> **Tasks to perform**
• A. List every statute or rule cited by name in the court opinion below.
• B. Pick up the concurring court opinion below and carry it forward from its last sentence.

Court Opinion

ID: 9455647
Source: CourtListenerOpinion
Date Created: 2023-08-04 19:28:25.453035+00
Date Added: 2024-06-11T17:34:40.493866
License: Public Domain

ANDERSON, Circuit Judge
(concurring) :
I concur in the affirmance of the order of the District Court, and in Judge Waterman’s discussion of Rule 10b-6. I also concur in the holding that on May 8, 1969, the appellees were neither required nor permitted to disclose more than the fact of Bangor Punta’s commitment to make an exchange offer of its securities to the Piper shareholders as part of an agreement to purchase the holdings of the Piper insiders, since the titles of Bangor Punta securities and the basis or ratio of this exchange were not yet established. For the reasons there expressed, the policies of regulation common to the federal securities laws require this resolution of the conflict between openness and reticence in disclosing specific details which is implicit in the dictates of the Securities Exchange Act of 1934 and the Securities Act of 1933.

Stored data
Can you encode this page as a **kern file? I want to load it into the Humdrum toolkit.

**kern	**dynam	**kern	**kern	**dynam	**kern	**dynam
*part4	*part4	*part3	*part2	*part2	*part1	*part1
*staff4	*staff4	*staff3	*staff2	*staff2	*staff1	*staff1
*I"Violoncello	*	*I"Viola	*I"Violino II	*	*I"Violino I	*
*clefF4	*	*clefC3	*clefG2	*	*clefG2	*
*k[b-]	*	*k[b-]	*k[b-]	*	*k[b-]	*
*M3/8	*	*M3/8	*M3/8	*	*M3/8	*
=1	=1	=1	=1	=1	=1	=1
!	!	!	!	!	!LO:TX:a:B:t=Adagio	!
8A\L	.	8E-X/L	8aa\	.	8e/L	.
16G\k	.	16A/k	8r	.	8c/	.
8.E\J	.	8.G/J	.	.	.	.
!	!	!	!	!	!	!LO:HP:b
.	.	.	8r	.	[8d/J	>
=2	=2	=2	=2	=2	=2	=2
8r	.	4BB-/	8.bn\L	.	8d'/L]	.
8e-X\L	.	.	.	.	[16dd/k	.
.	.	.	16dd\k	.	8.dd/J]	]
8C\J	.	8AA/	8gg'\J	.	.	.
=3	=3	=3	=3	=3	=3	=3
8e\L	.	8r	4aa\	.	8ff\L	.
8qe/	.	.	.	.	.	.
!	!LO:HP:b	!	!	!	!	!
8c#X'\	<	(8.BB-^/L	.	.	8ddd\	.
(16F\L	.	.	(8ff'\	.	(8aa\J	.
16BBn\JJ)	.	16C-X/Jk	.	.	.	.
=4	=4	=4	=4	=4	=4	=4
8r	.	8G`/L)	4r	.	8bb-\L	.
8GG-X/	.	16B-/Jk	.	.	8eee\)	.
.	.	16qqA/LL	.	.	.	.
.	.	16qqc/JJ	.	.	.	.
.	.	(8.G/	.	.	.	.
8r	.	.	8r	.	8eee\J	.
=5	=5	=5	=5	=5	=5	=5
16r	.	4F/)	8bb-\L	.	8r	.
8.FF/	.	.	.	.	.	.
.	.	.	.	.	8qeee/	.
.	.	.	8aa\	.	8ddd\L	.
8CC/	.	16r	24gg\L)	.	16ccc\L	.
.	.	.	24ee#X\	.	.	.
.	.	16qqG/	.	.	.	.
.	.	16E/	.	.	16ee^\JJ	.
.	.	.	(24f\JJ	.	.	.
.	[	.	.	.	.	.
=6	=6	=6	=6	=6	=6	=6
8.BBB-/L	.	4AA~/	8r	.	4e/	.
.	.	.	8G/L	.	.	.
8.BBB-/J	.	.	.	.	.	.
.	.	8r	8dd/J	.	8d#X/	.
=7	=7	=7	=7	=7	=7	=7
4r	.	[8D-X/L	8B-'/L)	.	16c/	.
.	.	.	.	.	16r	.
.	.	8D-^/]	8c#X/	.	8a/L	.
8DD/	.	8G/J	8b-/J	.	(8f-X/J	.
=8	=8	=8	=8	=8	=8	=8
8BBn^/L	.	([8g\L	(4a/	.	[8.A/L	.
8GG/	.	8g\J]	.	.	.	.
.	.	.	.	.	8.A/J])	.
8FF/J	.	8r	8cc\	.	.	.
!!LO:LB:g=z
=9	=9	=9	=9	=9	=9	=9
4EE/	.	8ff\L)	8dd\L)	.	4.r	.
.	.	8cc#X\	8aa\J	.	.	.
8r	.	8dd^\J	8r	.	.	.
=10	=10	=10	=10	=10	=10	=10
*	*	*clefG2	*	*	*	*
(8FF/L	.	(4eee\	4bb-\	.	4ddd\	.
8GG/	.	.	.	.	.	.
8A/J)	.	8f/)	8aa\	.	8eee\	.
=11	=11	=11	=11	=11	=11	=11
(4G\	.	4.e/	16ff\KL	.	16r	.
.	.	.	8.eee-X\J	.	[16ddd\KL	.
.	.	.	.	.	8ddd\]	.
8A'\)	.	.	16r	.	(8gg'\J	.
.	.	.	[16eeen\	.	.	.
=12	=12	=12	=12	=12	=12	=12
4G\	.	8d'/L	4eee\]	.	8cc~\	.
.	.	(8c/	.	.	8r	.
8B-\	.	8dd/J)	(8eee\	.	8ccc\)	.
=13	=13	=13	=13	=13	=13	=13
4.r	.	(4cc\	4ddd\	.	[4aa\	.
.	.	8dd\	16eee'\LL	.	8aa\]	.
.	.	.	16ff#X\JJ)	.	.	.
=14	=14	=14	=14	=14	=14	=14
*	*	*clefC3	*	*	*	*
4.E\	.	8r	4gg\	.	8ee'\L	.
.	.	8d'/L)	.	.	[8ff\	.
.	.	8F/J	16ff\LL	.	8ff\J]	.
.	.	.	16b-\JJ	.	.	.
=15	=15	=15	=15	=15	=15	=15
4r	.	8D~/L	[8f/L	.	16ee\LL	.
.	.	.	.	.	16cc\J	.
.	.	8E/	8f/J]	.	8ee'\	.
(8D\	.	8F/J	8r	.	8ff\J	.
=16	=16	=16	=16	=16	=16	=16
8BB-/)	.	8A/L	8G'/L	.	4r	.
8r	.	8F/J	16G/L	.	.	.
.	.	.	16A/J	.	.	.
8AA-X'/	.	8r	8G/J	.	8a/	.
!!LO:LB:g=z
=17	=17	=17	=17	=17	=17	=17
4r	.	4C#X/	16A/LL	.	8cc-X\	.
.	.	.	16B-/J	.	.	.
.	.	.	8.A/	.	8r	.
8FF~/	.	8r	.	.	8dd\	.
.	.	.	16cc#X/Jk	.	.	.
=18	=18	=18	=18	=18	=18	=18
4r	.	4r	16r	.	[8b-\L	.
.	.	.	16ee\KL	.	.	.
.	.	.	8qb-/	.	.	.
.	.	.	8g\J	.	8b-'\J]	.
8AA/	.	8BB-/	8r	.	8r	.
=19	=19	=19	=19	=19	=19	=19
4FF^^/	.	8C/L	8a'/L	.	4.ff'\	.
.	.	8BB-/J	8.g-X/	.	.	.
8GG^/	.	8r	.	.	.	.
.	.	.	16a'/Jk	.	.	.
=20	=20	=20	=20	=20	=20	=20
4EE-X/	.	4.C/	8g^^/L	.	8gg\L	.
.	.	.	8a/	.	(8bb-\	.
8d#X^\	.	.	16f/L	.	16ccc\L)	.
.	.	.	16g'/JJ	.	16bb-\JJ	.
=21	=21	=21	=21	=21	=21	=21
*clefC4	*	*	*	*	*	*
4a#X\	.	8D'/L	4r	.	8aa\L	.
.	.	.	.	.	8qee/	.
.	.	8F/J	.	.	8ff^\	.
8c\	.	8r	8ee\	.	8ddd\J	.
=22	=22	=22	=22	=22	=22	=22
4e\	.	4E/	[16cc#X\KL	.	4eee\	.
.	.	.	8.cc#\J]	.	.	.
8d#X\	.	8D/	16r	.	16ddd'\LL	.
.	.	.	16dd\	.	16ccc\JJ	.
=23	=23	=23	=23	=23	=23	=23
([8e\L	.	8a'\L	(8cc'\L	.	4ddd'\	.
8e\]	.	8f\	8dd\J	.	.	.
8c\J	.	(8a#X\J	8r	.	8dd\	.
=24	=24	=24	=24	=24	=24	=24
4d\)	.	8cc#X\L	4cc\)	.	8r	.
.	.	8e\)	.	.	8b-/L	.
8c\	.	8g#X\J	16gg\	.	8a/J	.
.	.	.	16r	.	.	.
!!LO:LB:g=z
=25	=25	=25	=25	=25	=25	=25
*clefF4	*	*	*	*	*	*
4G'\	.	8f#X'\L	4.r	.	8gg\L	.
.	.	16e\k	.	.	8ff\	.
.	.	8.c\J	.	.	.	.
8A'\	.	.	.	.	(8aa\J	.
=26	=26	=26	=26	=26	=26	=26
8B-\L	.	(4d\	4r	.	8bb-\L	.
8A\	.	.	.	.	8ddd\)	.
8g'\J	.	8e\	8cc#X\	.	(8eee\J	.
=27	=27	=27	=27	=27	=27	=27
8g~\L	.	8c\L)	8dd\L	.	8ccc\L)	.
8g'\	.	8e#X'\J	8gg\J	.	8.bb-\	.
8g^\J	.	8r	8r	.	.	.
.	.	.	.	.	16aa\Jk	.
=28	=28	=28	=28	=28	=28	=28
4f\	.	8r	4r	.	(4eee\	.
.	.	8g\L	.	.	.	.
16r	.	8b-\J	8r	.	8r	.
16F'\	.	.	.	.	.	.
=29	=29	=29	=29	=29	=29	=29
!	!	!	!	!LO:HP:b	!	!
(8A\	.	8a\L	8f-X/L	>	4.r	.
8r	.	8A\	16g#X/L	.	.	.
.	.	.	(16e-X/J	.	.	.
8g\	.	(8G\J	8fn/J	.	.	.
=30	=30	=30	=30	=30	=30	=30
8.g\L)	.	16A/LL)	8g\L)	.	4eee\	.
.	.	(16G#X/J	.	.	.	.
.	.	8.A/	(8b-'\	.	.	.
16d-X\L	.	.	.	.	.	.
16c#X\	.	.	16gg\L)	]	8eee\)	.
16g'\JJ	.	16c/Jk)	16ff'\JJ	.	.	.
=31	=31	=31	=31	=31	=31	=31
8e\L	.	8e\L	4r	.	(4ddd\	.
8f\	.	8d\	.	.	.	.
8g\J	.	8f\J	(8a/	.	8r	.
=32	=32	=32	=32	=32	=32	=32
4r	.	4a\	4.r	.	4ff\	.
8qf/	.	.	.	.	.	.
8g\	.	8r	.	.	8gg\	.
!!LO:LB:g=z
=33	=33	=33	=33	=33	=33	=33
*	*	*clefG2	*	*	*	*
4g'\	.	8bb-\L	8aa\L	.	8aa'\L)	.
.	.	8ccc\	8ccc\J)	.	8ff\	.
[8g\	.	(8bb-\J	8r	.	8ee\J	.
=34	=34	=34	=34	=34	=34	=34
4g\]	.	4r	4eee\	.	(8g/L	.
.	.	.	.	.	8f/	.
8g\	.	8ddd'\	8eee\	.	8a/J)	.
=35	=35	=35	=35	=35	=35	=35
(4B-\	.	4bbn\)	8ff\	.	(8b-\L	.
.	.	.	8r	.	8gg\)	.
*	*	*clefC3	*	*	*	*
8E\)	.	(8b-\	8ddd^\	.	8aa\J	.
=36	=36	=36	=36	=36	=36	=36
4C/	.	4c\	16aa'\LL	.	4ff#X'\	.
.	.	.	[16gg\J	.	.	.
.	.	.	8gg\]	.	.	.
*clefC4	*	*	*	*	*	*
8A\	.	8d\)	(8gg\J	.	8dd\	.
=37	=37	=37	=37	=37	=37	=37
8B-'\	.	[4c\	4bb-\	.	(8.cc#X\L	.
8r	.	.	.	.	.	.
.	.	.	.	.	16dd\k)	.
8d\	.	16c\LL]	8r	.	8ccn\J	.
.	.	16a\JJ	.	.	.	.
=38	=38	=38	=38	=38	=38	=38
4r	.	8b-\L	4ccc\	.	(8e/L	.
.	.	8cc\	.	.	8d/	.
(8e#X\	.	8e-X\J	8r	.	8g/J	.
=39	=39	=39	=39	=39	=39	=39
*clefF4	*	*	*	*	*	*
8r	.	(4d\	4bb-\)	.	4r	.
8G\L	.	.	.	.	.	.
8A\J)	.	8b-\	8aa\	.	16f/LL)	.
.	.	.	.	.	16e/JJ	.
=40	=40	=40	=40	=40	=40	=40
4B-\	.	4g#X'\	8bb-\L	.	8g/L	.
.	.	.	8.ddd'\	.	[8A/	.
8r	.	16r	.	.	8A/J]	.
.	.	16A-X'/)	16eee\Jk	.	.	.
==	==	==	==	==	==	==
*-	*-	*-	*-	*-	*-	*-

> **Answers to the exercises**
• A.
Rule 10b-6
Securities Exchange Act of 1934
Securities Act of 1933

• B.
I would not concur, however, in any interpretation of the opinion which might be thought to suggest that disclosure of information relating to the $80 valuation estimate, specified in the insiders’ sale agreement, would not be required under any circumstances because it would fail to satisfy the 1934 Act’s standard of materiality, regardless of whether supervening restrictions of the 1933 Act are applicable. As Chief Judge Lumbard’s dissent notes, the additional fact that Bangor Punta had committed itself to offer securities valued by a well-known investment banking firm at not less than $80 per Piper share, and to back this commitment with a conditional guarantee of the value of the securities already offered to the Piper insiders, might fall within the investor-oriented definition of materiality set out in relation to disclosure required by § 10(b) of the 1934 Act *579and Rule 10b-5 in SEC v. Texas Gulf Sulphur Co., 401 F.2d 833, 849 (2 Cir. 1968), cert. denied sub nom. Coates v: SEC, 394 U.S. 976, 89 S.Ct. 1454, 22 L.Ed.2d 756 (1969). The Court’s holding, in which I concur, is simply that the possible application of disclosure principles discussed in that case is here “outweighed by the danger that substantial numbers of investors were misled by the figure’s publication” in a manner violating Rule 135.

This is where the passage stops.